Der Finanzvertrieb OVB erzielte im Jubiläumsjahr 2020 nach eigenen Angaben das beste Vertriebsergebnis der 50-jährigen Unternehmensgeschichte: Die Erträge aus Vermittlungen stiegen um 4,9 Prozent auf 270,6 Millionen Euro. Die Zahl der von der OVB in 15 europäischen Ländermärkten betreuten Kunden wuchs um 5,5 Prozent auf knapp vier Millionen. Das OVB-Vertriebsteam konnte auf 5.248 hauptberufliche Finanzvermittler ausgebaut werden. "Trotz der belastenden Einflüsse der Covid-19-Pandemie haben wir unseren Wachstumskurs erfolgreich fortgesetzt und konnten bei allen wesentlichen Kennzahlen – teils deutlich – zulegen", sagt OVB-Vorstandschef Mario Freis.

Der Kernmarkt Deutschland konnte mit den beiden anderen Vertriebs-Regionen nicht ganz Schritt halten.
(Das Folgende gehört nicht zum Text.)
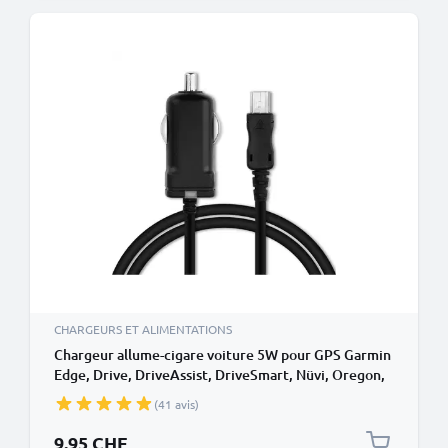
CHARGEURS ET ALIMENTATIONS
Chargeur allume-cigare voiture 5W pour GPS Garmin
Edge, Drive, DriveAssist, DriveSmart, Nüvi, Oregon,
eTrex, GPSMAP - 1.1m, 5V, 1A / 1000mA
(41 avis)
9.95 CHF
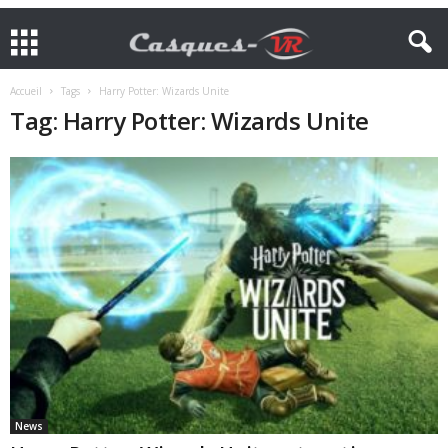
Accueil
Tags
Harry Potter: Wizards Unite
Tag: Harry Potter: Wizards Unite
News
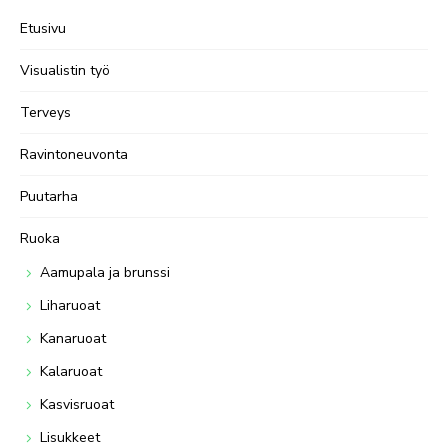
Etusivu
Visualistin työ
Terveys
Ravintoneuvonta
Puutarha
Ruoka
Aamupala ja brunssi
Liharuoat
Kanaruoat
Kalaruoat
Kasvisruoat
Lisukkeet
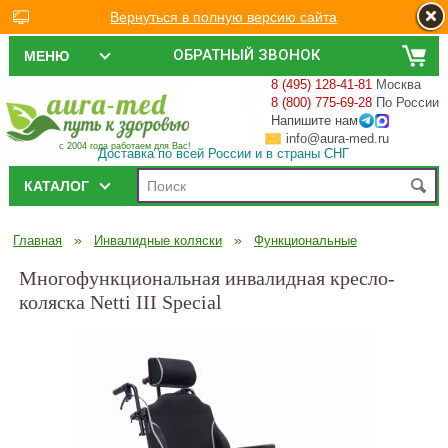
Вернуться в полную версию сайта
ОБРАТНЫЙ ЗВОНОК
МЕНЮ
8 (495) 128-41-81
Москва
8 (800) 775-69-28
По России
Напишите нам
info@aura-med.ru
с 2004 года работаем для Вас!
Доставка по всей России и в страны СНГ
КАТАЛОГ
»
»
Главная
Инвалидные коляски
Функциональные
Многофункциональная инвалидная кресло-
коляска Netti III Special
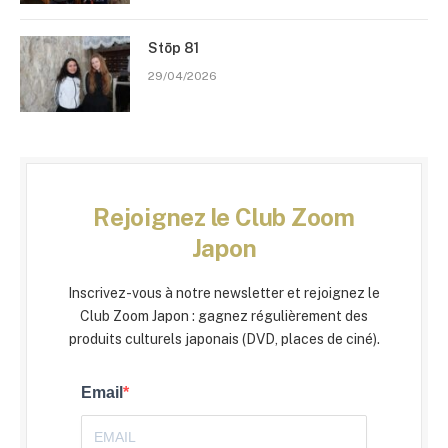
Stōp 81
29/04/2026
Rejoignez le Club Zoom
Japon
Inscrivez-vous à notre newsletter et rejoignez le
Club Zoom Japon : gagnez régulièrement des
produits culturels japonais (DVD, places de ciné).
Email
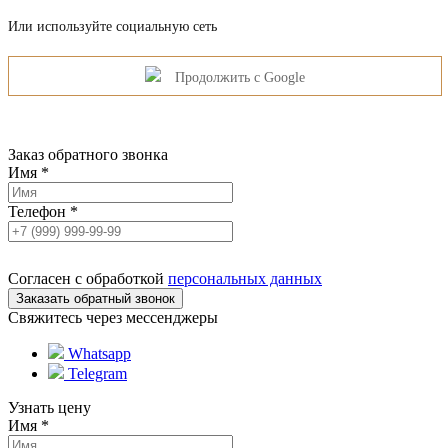
Или используйте социальную сеть
Продолжить с Google
Заказ обратного звонка
Имя
*
Телефон
*
Согласен с обработкой
персональных данных
Свяжитесь через мессенджеры
Whatsapp
Telegram
Узнать цену
Имя
*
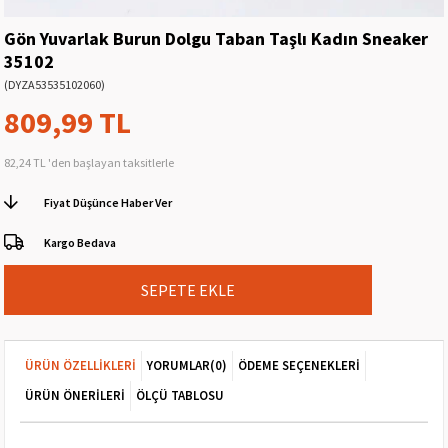
Gön Yuvarlak Burun Dolgu Taban Taşlı Kadın Sneaker
35102
(DYZA53535102060)
809,99 TL
82,24 TL
'den başlayan taksitlerle
Fiyat Düşünce Haber Ver
Kargo Bedava
ÜRÜN ÖZELLIKLERI
YORUMLAR
(0)
ÖDEME SEÇENEKLERI
ÜRÜN ÖNERILERI
ÖLÇÜ TABLOSU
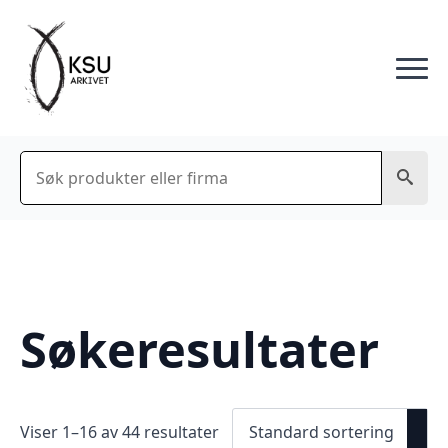
Søk
Søkeresultater
Viser 1–16 av 44 resultater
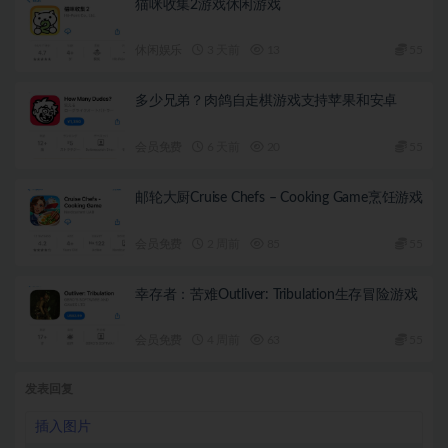
猫咪收集2游戏休闲游戏
休闲娱乐
3 天前
13
55
多少兄弟？肉鸽自走棋游戏支持苹果和安卓
会员免费
6 天前
20
55
邮轮大厨Cruise Chefs – Cooking Game烹饪游戏
会员免费
2 周前
85
55
幸存者：苦难Outliver: Tribulation生存冒险游戏
会员免费
4 周前
63
55
发表回复
插入图片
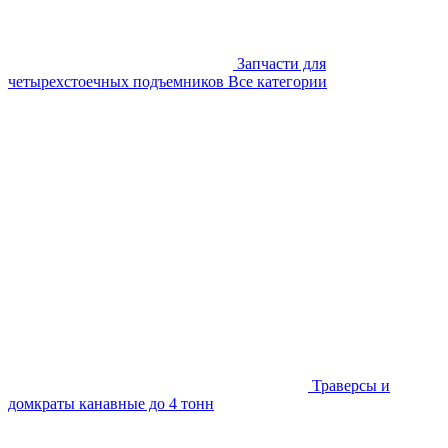
Запчасти для
четырехстоечных подъемников
Все категории
Траверсы и
домкраты канавные до 4 тонн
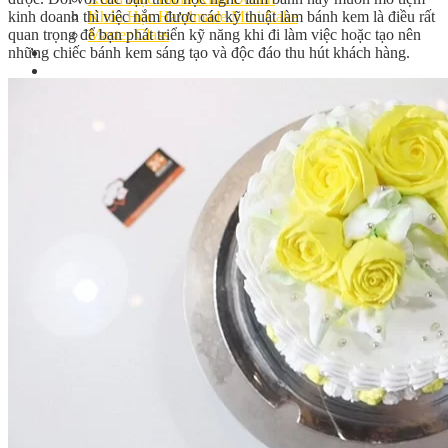
kinh doanh thì việc nắm được các kỹ thuật làm bánh kem là điều rất
Khóa Học Handmade Mini Cake
quan trọng để bạn phát triển kỹ năng khi đi làm việc hoặc tạo nên
Master Class
những chiếc bánh kem sáng tạo và độc đáo thu hút khách hàng.
Chuyên Đề
Khai Giảng
Lịch học – Lịch thi
Đăng Ký Học
Công Thức
Cách Làm Bánh Việt
Cách Làm Bánh Âu
Cách Làm Bánh Kem
Cách Làm Bánh Mì
Cách Làm Bánh Trung Thu
Cách Làm Bánh Flan
Cách Làm Bánh Bao
Cách Làm Bánh Bông Lan
Cách Làm Bánh Su Kem
Cách làm bánh CupCake
Cách Làm Bánh Pizza
Cách làm bánh chay
Cách Làm Kẹo – Mứt
Video
Tin tức
Tin Tổng Hợp
Hướng Nghiệp Á Âu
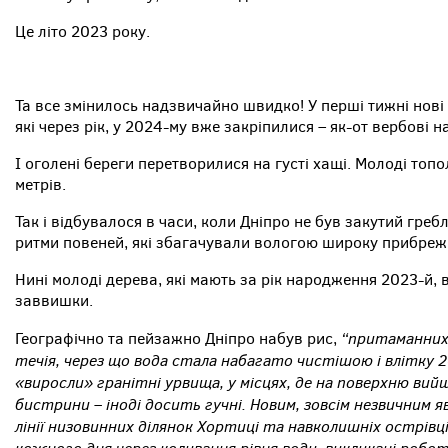
Це літо 2023 року.
Та все змінилось надзвичайно швидко! У перші тижні нов
які через рік, у 2024-му вже закріпилися – як-от вербові н
І оголені береги перетворилися на густі хащі. Молоді топ
метрів.
Так і відбувалося в часи, коли Дніпро не був закутий гре
ритми повеней, які збагачували вологою широку прибреж
Нині молоді дерева, які мають за рік народження 2023-й, 
заввишки.
“притаманних 
Географічно та пейзажно Дніпро набув рис,
течія, через що вода стала набагато чистішою і влітку 
«виросли» гранітні урвища, у місцях, де на поверхню вийш
бистрини – іноді досить гучні. Новим, зовсім незвичним
лінії низовинних ділянок Хортиці та навколишніх острівц
кожного дня через коливання рівня води, викликані робот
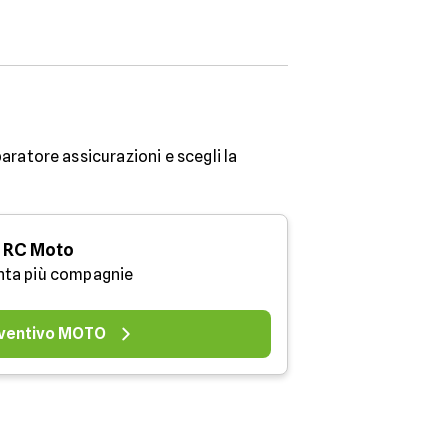
aratore assicurazioni e scegli la
RC Moto
nta più compagnie
ventivo MOTO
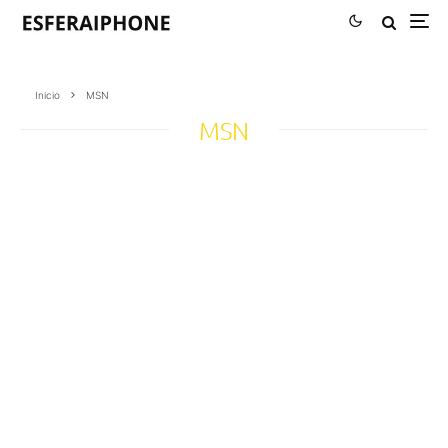
Inicio
MSN
MSN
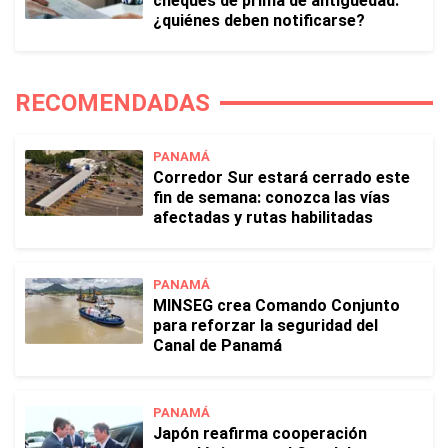
cheques de prima de antigüedad:
¿quiénes deben notificarse?
RECOMENDADAS
PANAMÁ
Corredor Sur estará cerrado este
fin de semana: conozca las vías
afectadas y rutas habilitadas
PANAMÁ
MINSEG crea Comando Conjunto
para reforzar la seguridad del
Canal de Panamá
PANAMÁ
Japón reafirma cooperación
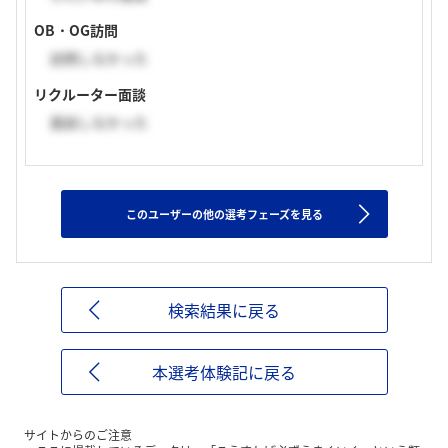
OB・OG訪問
訪問しなかった
リクルーター面談
面談しなかった
このユーザーの他の選考フェーズを見る
検索結果に戻る
本選考体験記に戻る
サイトからのご注意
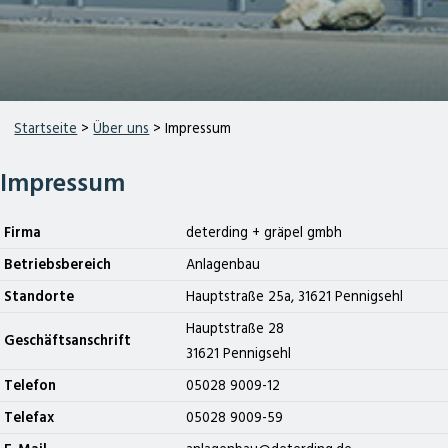
Startseite
>
Über uns
> Impressum
Impressum
Firma
deterding + gräpel gmbh
Betriebsbereich
Anlagenbau
Standorte
Hauptstraße 25a, 31621 Pennigsehl
Hauptstraße 28
Geschäftsanschrift
31621 Pennigsehl
Telefon
05028 9009-12
Telefax
05028 9009-59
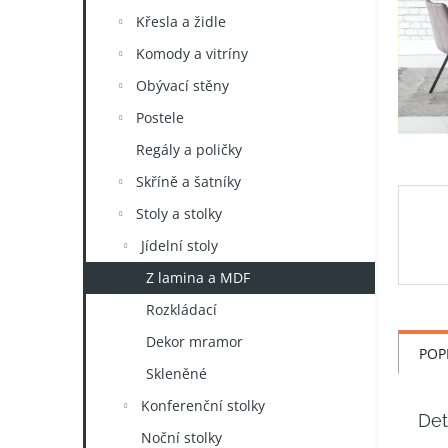
n
Křesla a židle
e
l
Komody a vitríny
Obývací stěny
Postele
Regály a poličky
Skříně a šatníky
Stoly a stolky
Jídelní stoly
Z lamina a MDF
Rozkládací
Dekor mramor
POP
Skleněné
Konferenční stolky
Det
Noční stolky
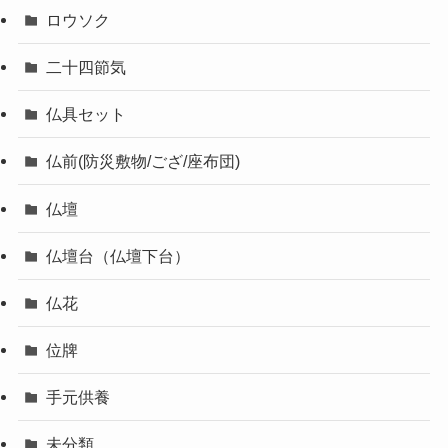
ロウソク
二十四節気
仏具セット
仏前(防災敷物/ござ/座布団)
仏壇
仏壇台（仏壇下台）
仏花
位牌
手元供養
未分類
Während in Mittel- und Osteuropa die Erträge aus Vermittlungen um sechs Prozent auf 130,4 Millionen Euro stiegen und in Süd- und Westeuropa (speziell der Schweiz, Spanien, Österreich und Belgien) die Umsätze um 7,6 Prozent auf 78,9 Millionen Euro kletterten, erzielten die Vermittler in Deutschland Erlöse in Höhe von 61,3 Millionen Euro. Das ist ein kleiner Rückgang um 0,4 Prozent im Vergleich zu 2019.

Vermittlerrückgang in Deutschland
Gegen den Trend sank auch die Zahl der Vermittler in Deutschland um 4,1 Prozent auf 1.242 Personen. Bei den Kunden gab es einen Rückgang um 0,6 Prozent auf 609.432. Allerdings stieg das operative Ergebnis (Ebit) um 2,6 Prozent auf 8,1 Millionen Euro. Auf Konzernebene steht ein Ebit von 14,9 Millionen Euro in den Büchern (+ 5,7%). Das Konzernergebnis beläuft sich auf 10,5 Millionen Euro nach 11,0 Millionen Euro 2019. "OVB steigerte im Jubiläumsjahr den Umsatz, das Ergebnis und den operativen Cashflow. Das ist ein betriebswirtschaftlich solides Fundament, um die in unserer Strategie festgelegten Ziele zu erreichen", so Finanzvorstand Frank Burow.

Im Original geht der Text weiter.